Lisa Blaydes and Drew Linzer have a very interesting paper. As they note, public debate in the US revolves around two quasi-theories – that Muslims (as the cliche goes) ‘hate us for our freedoms’ (or as Blaydes and Linzer put it more prosaicly, ‘the nature of Islamist anti-Americanism is cultural rather than military or political’), or, alternatively, that many Muslims are anti-American because of what the US does in the world. Both theories presuppose that ‘individuals form their opinions about the United States primarily as a direct reaction to what the U.S. is or does.’ But, as Blaydes and Linzer point out, political elites likely play an important role in shaping public opinion. Blaydes and Linzer
submit that observed levels of anti-Americanism among Muslims in a given country depend primarily on the intensity of anti-American messages being voiced by prominent political elites within that country. Simply put, the reason many Muslims tell public opinion researchers that they hold an unfavorable opinion of the United States is because trusted political leaders tell them so. But what is especially important about this association is that it is predominantly domestic forces that determine the strength with which elites press anti-American claims. In particular, when competition between a country’s Islamist and secular-national political factions is great, political leaders from both sides have strong incentives to use anti-American rhetoric to boost mass support.
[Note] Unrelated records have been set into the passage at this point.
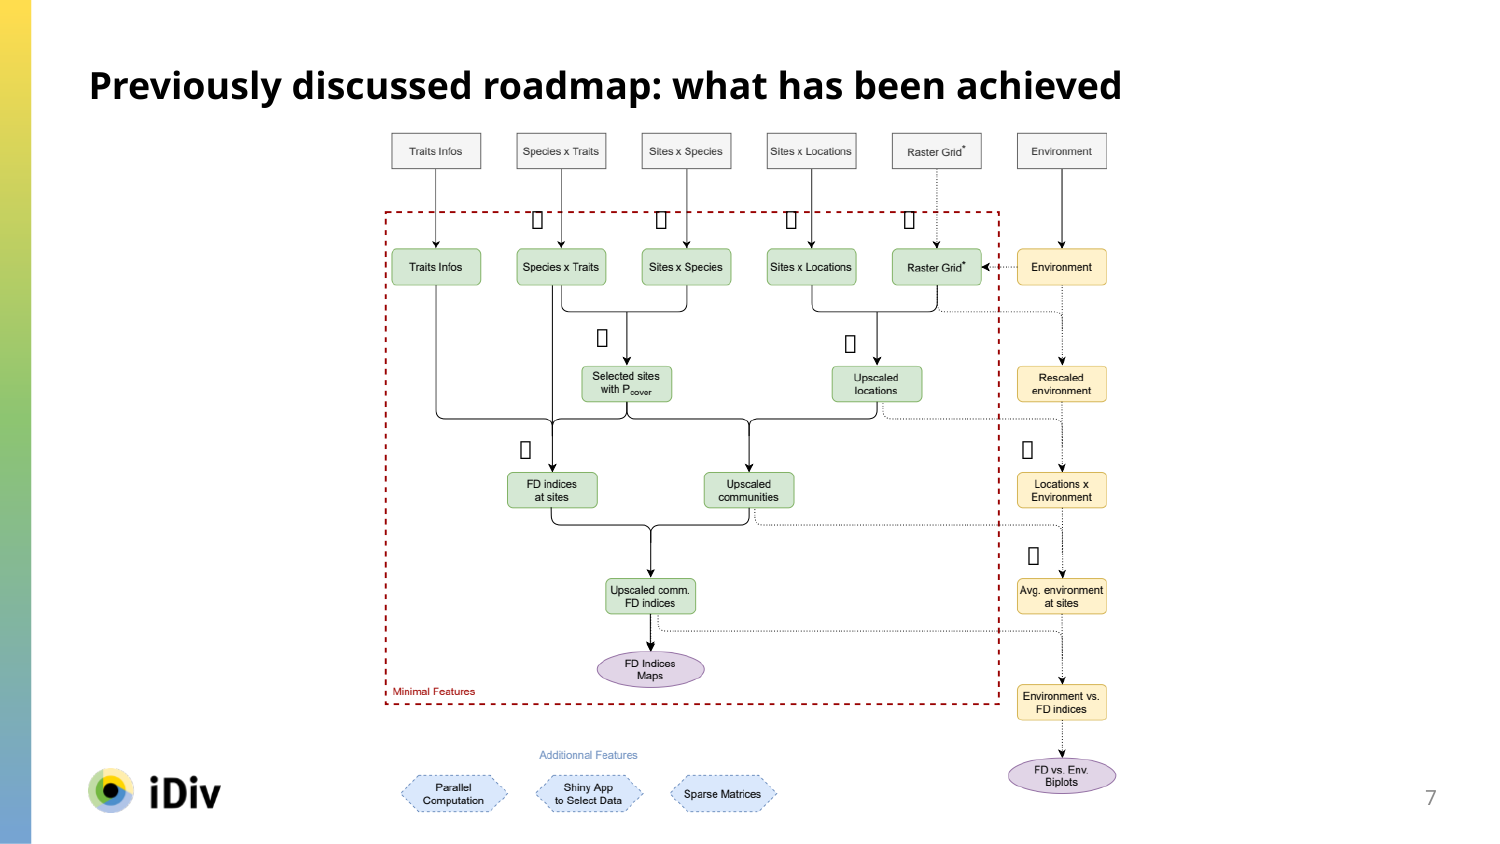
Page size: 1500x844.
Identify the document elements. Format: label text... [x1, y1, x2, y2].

text_box ✅ [572, 312, 632, 369]
text_box ✅ [507, 194, 567, 251]
text_box ✅ [1003, 531, 1063, 588]
text_box ✅ [631, 195, 691, 251]
text_box ✅ [998, 425, 1058, 481]
text_box ✅ [496, 425, 556, 481]
list Previously discussed roadmap: what has been achieved [88, 61, 1437, 157]
text_box ✅ [879, 195, 939, 251]
text_box ✅ [820, 319, 880, 375]
slide_number 7 [1240, 767, 1437, 813]
text_box ✅ [761, 195, 821, 251]
picture [0, 0, 1500, 844]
Less intense conflict between these two groups dampens those incentives, leading to more balanced elite attitudes towards the United States, and thus less anti-American sentiment in the minds of individual Muslims. Since Islamists tend to be more anti-American than their secular counterparts, this logic explains why|seemingly paradoxically|while religious Muslims are more anti-American than their less pious compatriots, anti-American attitudes are most prevalent in more secular countries where the political division between religious and non-religious individuals is the greatest.
They find that:
The variable measuring a country’s level of reformer-Islamist struggle can, in particular, explain variation of fity percentage points or more in the probability of holding an unfavorable attitude towards America (depending on values of the other two variables). Among Muslims, anti-American attitudes are most prevalent when reformers and Islamists are most competitive, in countries that are predominantly Muslim, and where the level of imports from the United States on a per capita basis is large.
Not my area – so there may be nuances that I am missing here – but this seems to me like an especially nice and publicly salient paper.